Produce as output only the lines below starting at the line with "16: (653, 158, 0.45)" and continuing through the line with "39: (600, 182, 0.40)", each one exactly as written.

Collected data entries
###

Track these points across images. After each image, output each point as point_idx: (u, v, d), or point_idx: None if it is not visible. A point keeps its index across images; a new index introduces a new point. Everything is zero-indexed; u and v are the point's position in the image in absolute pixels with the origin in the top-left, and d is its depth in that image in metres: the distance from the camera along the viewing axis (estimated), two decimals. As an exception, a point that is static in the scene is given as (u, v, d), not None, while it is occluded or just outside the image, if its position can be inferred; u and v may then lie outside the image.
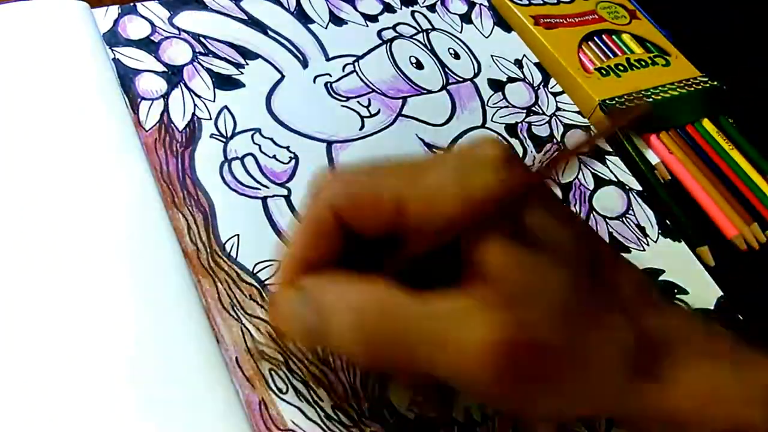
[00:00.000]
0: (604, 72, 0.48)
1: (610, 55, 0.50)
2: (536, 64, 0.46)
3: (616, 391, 0.25)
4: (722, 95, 0.50)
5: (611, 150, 0.42)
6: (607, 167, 0.41)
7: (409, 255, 0.23)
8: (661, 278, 0.37)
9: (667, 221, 0.39)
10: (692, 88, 0.49)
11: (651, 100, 0.47)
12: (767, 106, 0.51)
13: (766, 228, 0.43)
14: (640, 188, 0.40)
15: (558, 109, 0.44)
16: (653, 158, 0.45)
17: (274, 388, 0.29)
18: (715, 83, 0.50)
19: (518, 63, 0.45)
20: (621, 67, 0.49)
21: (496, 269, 0.22)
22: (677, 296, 0.36)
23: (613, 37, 0.51)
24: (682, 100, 0.48)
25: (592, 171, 0.41)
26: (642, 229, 0.39)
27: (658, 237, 0.38)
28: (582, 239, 0.25)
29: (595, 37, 0.51)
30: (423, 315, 0.22)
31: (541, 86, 0.45)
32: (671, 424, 0.26)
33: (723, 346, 0.27)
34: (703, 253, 0.39)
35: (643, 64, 0.50)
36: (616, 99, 0.46)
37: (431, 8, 0.47)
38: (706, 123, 0.48)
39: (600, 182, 0.40)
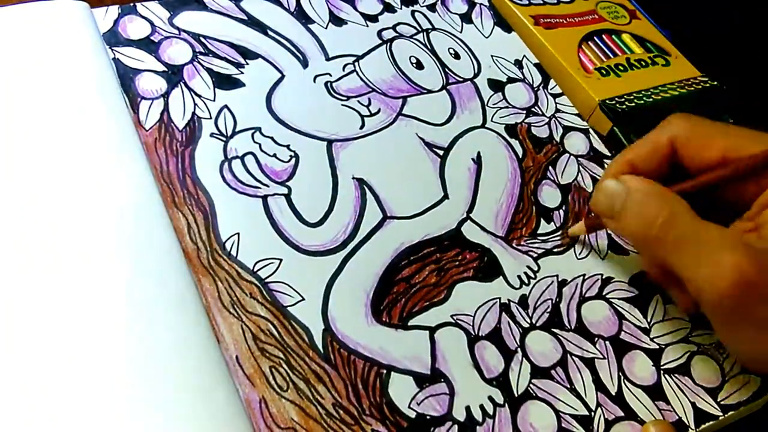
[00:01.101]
0: (604, 72, 0.48)
1: (610, 55, 0.49)
2: (536, 65, 0.46)
3: None
4: (722, 95, 0.50)
5: (611, 154, 0.42)
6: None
7: (700, 183, 0.32)
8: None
9: None
10: (692, 88, 0.49)
11: (651, 100, 0.47)
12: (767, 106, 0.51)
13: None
14: None
15: (557, 110, 0.44)
16: None
17: (275, 386, 0.29)
18: (715, 83, 0.50)
19: (518, 63, 0.45)
20: (621, 67, 0.48)
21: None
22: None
23: (613, 37, 0.51)
24: (682, 100, 0.48)
25: (591, 173, 0.41)
26: None
27: None
28: None
29: (595, 37, 0.51)
30: (699, 232, 0.28)
31: (540, 87, 0.45)
32: None
33: None
34: None
35: (643, 64, 0.50)
36: (616, 99, 0.46)
37: (431, 8, 0.47)
38: None
39: None
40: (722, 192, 0.32)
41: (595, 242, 0.38)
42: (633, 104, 0.46)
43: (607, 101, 0.45)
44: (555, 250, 0.37)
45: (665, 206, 0.29)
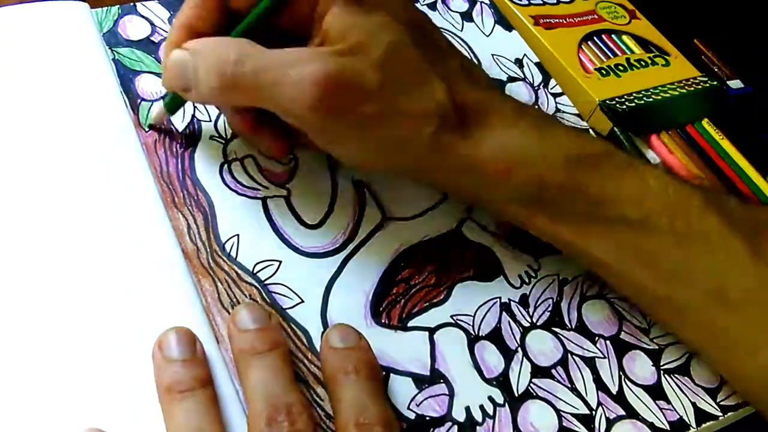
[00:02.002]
0: (604, 72, 0.48)
1: (610, 55, 0.49)
2: (537, 64, 0.46)
3: (426, 143, 0.29)
4: (722, 95, 0.50)
5: None
6: None
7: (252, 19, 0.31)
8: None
9: None
10: (692, 88, 0.49)
11: (651, 100, 0.47)
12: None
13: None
14: None
15: (558, 110, 0.44)
16: (654, 158, 0.45)
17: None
18: (715, 83, 0.50)
19: (519, 62, 0.45)
20: (621, 67, 0.48)
21: (335, 31, 0.29)
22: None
23: (613, 36, 0.51)
24: (682, 100, 0.48)
25: None
26: None
27: None
28: (415, 9, 0.32)
29: (594, 37, 0.51)
30: (273, 59, 0.28)
31: (541, 86, 0.45)
32: (478, 178, 0.31)
33: (530, 118, 0.31)
34: None
35: (643, 64, 0.50)
36: (616, 99, 0.46)
37: (432, 6, 0.47)
38: (706, 123, 0.48)
39: None
40: (281, 23, 0.31)
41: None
42: (633, 104, 0.46)
43: (607, 101, 0.45)
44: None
45: (232, 48, 0.29)
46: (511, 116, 0.31)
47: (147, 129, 0.35)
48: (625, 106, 0.45)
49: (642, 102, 0.46)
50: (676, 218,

###

SOLUTION BELOW:
16: (653, 158, 0.45)
17: (274, 388, 0.29)
18: (715, 83, 0.50)
19: (518, 63, 0.45)
20: (621, 67, 0.49)
21: (496, 269, 0.22)
22: (677, 296, 0.36)
23: (613, 37, 0.51)
24: (682, 100, 0.48)
25: (592, 171, 0.41)
26: (642, 229, 0.39)
27: (658, 237, 0.38)
28: (582, 239, 0.25)
29: (595, 37, 0.51)
30: (423, 315, 0.22)
31: (541, 86, 0.45)
32: (671, 424, 0.26)
33: (723, 346, 0.27)
34: (703, 253, 0.39)
35: (643, 64, 0.50)
36: (616, 99, 0.46)
37: (431, 8, 0.47)
38: (706, 123, 0.48)
39: (600, 182, 0.40)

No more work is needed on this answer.